#### [Aim]
Please select every line of the records that holds the string "IMPRINT", counting only matches with the same case, and copy those lines.

Stored data:
** Begin **
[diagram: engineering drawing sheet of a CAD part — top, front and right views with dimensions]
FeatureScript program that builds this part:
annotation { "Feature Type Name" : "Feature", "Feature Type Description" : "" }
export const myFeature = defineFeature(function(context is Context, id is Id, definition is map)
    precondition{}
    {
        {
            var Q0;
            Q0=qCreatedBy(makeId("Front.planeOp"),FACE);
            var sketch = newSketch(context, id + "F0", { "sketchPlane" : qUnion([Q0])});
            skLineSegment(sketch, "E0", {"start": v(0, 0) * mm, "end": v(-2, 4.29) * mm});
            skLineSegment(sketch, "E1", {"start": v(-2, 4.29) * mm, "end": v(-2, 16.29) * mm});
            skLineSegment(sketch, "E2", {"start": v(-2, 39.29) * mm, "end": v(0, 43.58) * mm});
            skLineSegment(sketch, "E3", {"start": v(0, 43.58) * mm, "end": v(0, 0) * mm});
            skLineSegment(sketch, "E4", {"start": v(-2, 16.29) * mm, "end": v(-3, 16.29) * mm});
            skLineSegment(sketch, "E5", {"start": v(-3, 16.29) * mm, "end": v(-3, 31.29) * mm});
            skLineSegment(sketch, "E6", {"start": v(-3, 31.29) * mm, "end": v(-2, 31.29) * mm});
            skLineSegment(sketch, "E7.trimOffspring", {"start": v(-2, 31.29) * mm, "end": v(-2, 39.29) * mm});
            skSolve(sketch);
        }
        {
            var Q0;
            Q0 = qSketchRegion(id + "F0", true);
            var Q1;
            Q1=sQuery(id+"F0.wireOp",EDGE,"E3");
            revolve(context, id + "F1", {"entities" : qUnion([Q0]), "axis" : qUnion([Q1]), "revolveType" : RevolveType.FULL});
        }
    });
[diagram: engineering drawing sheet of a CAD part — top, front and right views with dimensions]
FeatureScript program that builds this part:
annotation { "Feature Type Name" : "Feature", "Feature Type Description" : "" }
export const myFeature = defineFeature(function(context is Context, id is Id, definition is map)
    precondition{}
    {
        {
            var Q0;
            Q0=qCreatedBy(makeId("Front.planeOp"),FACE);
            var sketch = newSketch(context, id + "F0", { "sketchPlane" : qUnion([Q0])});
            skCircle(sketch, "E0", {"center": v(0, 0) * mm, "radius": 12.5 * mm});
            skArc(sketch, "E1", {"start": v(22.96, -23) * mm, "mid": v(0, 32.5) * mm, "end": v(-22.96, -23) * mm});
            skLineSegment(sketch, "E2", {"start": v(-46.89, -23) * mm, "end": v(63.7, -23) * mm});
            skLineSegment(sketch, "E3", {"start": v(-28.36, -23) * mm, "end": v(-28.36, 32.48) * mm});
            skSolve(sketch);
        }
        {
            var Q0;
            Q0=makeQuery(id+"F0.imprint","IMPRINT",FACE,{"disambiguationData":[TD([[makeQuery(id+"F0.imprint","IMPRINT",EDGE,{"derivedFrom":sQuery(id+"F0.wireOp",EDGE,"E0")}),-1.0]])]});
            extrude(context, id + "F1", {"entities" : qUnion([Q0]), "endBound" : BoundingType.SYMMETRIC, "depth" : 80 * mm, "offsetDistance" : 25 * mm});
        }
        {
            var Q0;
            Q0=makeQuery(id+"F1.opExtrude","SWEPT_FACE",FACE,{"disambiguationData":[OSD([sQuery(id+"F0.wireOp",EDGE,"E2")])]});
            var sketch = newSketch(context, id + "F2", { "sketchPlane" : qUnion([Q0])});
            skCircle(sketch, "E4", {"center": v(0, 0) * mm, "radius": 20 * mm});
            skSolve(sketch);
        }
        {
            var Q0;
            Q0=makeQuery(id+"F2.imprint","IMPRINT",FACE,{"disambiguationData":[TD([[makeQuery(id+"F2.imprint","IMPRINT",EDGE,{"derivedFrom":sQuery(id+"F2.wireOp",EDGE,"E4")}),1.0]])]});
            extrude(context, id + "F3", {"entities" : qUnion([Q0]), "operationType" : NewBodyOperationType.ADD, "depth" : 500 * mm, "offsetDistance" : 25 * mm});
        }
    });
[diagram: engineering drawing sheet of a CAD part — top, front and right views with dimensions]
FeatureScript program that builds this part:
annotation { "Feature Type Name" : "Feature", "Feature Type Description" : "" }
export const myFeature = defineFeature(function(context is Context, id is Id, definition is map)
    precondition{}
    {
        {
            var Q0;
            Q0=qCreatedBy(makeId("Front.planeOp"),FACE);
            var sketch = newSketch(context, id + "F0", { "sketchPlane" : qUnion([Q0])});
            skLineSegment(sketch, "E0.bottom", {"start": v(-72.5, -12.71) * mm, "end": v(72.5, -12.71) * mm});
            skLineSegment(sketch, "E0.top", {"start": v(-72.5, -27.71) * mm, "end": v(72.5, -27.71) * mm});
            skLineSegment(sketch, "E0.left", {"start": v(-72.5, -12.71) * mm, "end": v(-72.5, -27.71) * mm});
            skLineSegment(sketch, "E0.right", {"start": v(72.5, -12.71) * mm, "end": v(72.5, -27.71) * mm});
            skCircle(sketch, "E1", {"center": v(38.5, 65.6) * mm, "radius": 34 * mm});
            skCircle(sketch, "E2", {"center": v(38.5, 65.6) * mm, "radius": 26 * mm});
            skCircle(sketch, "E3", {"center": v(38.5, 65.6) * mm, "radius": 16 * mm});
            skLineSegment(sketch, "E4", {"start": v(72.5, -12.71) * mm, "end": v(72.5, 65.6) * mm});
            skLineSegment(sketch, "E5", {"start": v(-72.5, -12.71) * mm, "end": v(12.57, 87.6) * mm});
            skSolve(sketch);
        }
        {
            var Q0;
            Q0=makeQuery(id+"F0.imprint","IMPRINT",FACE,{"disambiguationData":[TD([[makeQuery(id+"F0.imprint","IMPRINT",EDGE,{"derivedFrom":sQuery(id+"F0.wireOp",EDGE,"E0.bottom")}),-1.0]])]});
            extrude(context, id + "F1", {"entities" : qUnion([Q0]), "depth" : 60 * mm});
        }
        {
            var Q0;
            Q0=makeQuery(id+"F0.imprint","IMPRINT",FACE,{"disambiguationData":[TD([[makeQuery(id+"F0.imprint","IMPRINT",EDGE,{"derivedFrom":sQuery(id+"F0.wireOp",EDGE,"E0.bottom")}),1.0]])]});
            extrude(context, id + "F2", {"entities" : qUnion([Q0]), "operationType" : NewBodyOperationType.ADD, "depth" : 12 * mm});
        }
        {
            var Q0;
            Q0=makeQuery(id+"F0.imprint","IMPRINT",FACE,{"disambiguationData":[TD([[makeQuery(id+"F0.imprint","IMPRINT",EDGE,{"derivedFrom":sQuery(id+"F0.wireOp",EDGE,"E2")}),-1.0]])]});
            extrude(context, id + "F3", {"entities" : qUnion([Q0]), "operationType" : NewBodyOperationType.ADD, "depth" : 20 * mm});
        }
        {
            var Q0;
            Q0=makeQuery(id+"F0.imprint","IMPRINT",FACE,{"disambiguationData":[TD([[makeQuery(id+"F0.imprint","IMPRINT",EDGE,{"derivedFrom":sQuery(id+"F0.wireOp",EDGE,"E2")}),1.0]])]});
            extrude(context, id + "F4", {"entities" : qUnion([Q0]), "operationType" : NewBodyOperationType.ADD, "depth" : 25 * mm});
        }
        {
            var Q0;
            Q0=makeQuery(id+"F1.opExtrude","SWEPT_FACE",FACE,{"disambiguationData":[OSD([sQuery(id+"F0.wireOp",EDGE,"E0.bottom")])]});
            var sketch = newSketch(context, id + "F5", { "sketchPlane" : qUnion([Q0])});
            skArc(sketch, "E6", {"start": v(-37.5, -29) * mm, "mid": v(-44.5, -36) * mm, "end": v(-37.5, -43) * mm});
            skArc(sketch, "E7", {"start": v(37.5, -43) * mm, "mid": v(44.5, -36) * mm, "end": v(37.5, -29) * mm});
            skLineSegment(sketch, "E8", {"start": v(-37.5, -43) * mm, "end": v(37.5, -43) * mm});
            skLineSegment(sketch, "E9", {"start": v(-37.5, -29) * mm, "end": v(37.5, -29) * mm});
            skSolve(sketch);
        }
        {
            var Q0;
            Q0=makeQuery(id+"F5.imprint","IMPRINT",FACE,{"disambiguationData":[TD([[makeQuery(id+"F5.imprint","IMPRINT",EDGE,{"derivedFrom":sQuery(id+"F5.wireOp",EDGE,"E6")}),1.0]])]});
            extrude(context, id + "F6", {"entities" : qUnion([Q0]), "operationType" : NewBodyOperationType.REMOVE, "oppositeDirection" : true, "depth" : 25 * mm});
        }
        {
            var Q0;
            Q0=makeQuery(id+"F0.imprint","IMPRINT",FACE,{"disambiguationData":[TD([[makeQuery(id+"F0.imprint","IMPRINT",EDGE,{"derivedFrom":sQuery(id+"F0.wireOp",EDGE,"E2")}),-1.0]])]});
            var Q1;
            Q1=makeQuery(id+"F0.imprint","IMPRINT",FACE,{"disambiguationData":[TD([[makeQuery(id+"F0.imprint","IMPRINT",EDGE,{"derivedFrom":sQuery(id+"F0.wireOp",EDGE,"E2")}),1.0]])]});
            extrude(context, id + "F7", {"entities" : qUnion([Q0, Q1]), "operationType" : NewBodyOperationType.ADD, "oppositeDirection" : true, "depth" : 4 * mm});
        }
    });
** End **
#### [Solution below]
            Q0=makeQuery(id+"F0.imprint","IMPRINT",FACE,{"disambiguationData":[TD([[makeQuery(id+"F0.imprint","IMPRINT",EDGE,{"derivedFrom":sQuery(id+"F0.wireOp",EDGE,"E0")}),-1.0]])]});
            Q0=makeQuery(id+"F2.imprint","IMPRINT",FACE,{"disambiguationData":[TD([[makeQuery(id+"F2.imprint","IMPRINT",EDGE,{"derivedFrom":sQuery(id+"F2.wireOp",EDGE,"E4")}),1.0]])]});
            Q0=makeQuery(id+"F0.imprint","IMPRINT",FACE,{"disambiguationData":[TD([[makeQuery(id+"F0.imprint","IMPRINT",EDGE,{"derivedFrom":sQuery(id+"F0.wireOp",EDGE,"E0.bottom")}),-1.0]])]});
            Q0=makeQuery(id+"F0.imprint","IMPRINT",FACE,{"disambiguationData":[TD([[makeQuery(id+"F0.imprint","IMPRINT",EDGE,{"derivedFrom":sQuery(id+"F0.wireOp",EDGE,"E0.bottom")}),1.0]])]});
            Q0=makeQuery(id+"F0.imprint","IMPRINT",FACE,{"disambiguationData":[TD([[makeQuery(id+"F0.imprint","IMPRINT",EDGE,{"derivedFrom":sQuery(id+"F0.wireOp",EDGE,"E2")}),-1.0]])]});
            Q0=makeQuery(id+"F0.imprint","IMPRINT",FACE,{"disambiguationData":[TD([[makeQuery(id+"F0.imprint","IMPRINT",EDGE,{"derivedFrom":sQuery(id+"F0.wireOp",EDGE,"E2")}),1.0]])]});
            Q0=makeQuery(id+"F5.imprint","IMPRINT",FACE,{"disambiguationData":[TD([[makeQuery(id+"F5.imprint","IMPRINT",EDGE,{"derivedFrom":sQuery(id+"F5.wireOp",EDGE,"E6")}),1.0]])]});
            Q0=makeQuery(id+"F0.imprint","IMPRINT",FACE,{"disambiguationData":[TD([[makeQuery(id+"F0.imprint","IMPRINT",EDGE,{"derivedFrom":sQuery(id+"F0.wireOp",EDGE,"E2")}),-1.0]])]});
            Q1=makeQuery(id+"F0.imprint","IMPRINT",FACE,{"disambiguationData":[TD([[makeQuery(id+"F0.imprint","IMPRINT",EDGE,{"derivedFrom":sQuery(id+"F0.wireOp",EDGE,"E2")}),1.0]])]});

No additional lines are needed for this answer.